Ethical decision making is not a simplistic “right” or “wrong” determination. Ethical ground rules are complex, tough to sort out and to prioritize, tough to articulate, and tough to use.
The complexity of ethical decisions is compounded in the international setting, which comprises different cultures, different perspectives of right and wrong, different legal requirements, and different goals. Clearly, when U.S. companies conduct business in an international setting, the ground rules become further complicated by the values, customs, traditions, ethics, and goals of the host countries, which each have developed their own ground rules for conducting business.

Three prominent American ethicists have developed a framework to view the ethical implications of strategic decisions by American firms.

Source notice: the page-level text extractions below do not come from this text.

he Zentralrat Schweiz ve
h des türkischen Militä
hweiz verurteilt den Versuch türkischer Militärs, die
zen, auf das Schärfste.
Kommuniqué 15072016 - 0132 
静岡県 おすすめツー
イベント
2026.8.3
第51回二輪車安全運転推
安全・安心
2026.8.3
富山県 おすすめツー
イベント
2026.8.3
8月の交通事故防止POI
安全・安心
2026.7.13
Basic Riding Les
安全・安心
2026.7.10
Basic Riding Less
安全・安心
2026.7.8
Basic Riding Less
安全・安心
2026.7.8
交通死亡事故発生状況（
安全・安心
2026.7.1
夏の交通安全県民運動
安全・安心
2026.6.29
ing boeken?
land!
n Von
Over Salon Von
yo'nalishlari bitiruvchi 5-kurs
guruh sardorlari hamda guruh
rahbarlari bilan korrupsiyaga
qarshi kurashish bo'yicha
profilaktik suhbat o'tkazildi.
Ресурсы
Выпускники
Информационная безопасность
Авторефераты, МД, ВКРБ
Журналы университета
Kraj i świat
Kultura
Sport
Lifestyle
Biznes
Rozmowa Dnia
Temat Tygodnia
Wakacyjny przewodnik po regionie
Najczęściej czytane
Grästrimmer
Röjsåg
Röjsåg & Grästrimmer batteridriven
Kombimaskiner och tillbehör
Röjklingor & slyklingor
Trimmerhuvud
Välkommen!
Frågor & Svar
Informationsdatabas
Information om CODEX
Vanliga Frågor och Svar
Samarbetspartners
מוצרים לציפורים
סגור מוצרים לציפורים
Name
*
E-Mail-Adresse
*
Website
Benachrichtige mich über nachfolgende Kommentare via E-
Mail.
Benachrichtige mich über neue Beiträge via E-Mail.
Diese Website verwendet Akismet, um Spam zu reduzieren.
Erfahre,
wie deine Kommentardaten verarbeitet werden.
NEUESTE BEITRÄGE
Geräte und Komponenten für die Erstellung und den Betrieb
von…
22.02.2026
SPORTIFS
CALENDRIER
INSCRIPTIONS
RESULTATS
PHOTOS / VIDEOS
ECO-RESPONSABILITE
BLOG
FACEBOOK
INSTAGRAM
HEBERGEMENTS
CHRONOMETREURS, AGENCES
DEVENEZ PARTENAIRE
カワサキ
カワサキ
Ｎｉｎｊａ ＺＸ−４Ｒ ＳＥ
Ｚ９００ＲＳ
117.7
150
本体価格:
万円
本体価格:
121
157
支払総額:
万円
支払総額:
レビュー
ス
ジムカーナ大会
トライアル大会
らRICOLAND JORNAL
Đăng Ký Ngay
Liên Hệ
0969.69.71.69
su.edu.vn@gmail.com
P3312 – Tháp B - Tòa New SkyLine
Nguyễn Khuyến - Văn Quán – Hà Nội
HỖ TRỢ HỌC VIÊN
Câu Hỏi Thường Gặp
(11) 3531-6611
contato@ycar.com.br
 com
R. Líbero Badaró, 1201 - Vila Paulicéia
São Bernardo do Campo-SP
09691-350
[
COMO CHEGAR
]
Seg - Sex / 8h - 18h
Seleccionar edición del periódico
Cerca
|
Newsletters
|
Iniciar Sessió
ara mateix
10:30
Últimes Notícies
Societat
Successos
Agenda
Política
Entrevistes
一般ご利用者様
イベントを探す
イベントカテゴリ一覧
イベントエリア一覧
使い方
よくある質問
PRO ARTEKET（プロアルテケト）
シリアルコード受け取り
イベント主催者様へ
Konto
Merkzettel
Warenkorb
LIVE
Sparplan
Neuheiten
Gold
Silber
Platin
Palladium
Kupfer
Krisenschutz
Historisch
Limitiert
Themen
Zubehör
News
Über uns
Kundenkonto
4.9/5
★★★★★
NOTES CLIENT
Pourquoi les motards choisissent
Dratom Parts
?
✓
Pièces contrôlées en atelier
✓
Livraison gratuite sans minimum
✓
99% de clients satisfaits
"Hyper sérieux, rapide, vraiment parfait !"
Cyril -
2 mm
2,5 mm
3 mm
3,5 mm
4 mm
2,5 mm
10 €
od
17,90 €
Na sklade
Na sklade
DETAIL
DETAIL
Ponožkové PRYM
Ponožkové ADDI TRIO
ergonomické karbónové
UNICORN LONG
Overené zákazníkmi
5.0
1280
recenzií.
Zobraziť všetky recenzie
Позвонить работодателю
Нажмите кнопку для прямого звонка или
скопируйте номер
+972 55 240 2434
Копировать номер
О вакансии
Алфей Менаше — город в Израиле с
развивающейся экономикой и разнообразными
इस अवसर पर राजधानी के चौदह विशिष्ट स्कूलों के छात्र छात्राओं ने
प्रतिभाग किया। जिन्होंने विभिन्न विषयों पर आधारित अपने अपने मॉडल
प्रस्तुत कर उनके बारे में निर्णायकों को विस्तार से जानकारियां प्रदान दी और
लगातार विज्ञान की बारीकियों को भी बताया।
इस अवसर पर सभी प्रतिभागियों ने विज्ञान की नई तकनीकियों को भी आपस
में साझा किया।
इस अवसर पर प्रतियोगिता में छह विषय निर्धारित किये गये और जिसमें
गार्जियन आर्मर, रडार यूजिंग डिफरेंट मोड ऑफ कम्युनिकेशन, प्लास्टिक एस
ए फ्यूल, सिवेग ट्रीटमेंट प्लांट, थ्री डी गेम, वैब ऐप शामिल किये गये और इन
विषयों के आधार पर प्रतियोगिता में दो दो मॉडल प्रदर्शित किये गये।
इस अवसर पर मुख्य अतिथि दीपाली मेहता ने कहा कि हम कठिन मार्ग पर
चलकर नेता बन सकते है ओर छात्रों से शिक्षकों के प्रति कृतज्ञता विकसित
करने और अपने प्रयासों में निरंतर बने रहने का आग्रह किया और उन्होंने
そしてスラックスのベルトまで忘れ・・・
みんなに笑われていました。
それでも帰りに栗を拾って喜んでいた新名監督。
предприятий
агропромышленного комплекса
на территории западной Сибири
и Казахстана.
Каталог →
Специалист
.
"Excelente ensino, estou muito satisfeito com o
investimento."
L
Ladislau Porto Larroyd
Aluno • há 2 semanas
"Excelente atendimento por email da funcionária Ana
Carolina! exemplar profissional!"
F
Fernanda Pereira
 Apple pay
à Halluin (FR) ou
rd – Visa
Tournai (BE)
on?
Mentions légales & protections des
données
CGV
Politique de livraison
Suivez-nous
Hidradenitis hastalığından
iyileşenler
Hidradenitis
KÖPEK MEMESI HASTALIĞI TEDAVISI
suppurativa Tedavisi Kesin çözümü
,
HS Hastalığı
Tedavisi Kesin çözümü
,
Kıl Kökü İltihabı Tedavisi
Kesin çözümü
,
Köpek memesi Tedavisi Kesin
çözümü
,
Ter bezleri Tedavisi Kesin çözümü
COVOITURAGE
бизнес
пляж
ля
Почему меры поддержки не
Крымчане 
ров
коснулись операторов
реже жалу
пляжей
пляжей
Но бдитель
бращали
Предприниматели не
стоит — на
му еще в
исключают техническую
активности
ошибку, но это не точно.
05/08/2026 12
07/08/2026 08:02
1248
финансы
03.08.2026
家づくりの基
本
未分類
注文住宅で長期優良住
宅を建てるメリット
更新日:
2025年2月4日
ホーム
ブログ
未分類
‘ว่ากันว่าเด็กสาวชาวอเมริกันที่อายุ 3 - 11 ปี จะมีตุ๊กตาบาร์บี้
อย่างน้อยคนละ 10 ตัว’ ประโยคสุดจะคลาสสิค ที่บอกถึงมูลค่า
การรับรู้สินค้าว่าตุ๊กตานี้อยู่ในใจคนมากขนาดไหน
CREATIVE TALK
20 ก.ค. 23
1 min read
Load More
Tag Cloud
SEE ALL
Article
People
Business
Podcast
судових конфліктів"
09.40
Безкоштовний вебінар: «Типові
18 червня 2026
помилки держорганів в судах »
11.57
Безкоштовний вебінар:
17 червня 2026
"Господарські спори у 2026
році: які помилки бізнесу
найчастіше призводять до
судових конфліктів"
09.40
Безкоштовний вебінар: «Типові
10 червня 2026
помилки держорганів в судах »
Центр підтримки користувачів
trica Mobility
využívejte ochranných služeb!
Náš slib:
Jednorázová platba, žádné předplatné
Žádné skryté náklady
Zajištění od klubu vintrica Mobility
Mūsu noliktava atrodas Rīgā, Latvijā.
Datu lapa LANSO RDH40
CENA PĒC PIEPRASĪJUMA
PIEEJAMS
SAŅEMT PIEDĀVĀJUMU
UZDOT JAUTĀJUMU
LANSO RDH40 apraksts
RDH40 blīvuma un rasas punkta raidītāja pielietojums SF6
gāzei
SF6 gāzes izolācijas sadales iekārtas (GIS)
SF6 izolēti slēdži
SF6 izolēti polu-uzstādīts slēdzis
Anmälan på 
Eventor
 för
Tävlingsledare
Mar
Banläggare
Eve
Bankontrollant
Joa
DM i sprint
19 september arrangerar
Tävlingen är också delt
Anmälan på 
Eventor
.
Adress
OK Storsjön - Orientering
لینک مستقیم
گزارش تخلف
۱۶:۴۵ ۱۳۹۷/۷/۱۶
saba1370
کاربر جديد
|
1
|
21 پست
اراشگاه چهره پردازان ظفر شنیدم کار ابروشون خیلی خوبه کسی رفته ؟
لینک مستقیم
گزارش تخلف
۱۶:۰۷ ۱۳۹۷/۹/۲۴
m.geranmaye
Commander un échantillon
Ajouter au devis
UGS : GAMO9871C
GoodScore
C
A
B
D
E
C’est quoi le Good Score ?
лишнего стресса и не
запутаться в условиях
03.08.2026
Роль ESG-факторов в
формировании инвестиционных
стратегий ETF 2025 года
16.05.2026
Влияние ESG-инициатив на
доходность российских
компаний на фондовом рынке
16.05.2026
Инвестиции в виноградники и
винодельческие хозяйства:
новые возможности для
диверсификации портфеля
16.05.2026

They identify three ethical principles that can guide American managers in assessing the ethical implications of their decisions and the degree to which these decisions reflect these ethical principles or ground rules. They suggest asking, “Is the corporate strategy acceptable according to the following ethical ground rules?” These questions can help uncover the ethical ground rules embedded in the tobacco consumption situation described in this case. These questions lead to an ethical analysis of the degree to which this strategy is beneficial or harmful to the parties and, ultimately, whether it is a “right” or “wrong” strategy, or whether the consequences of this strategy are ethical or socially responsible for the parties involved. These ideas are incorporated in the decision tree in Exhibit 1.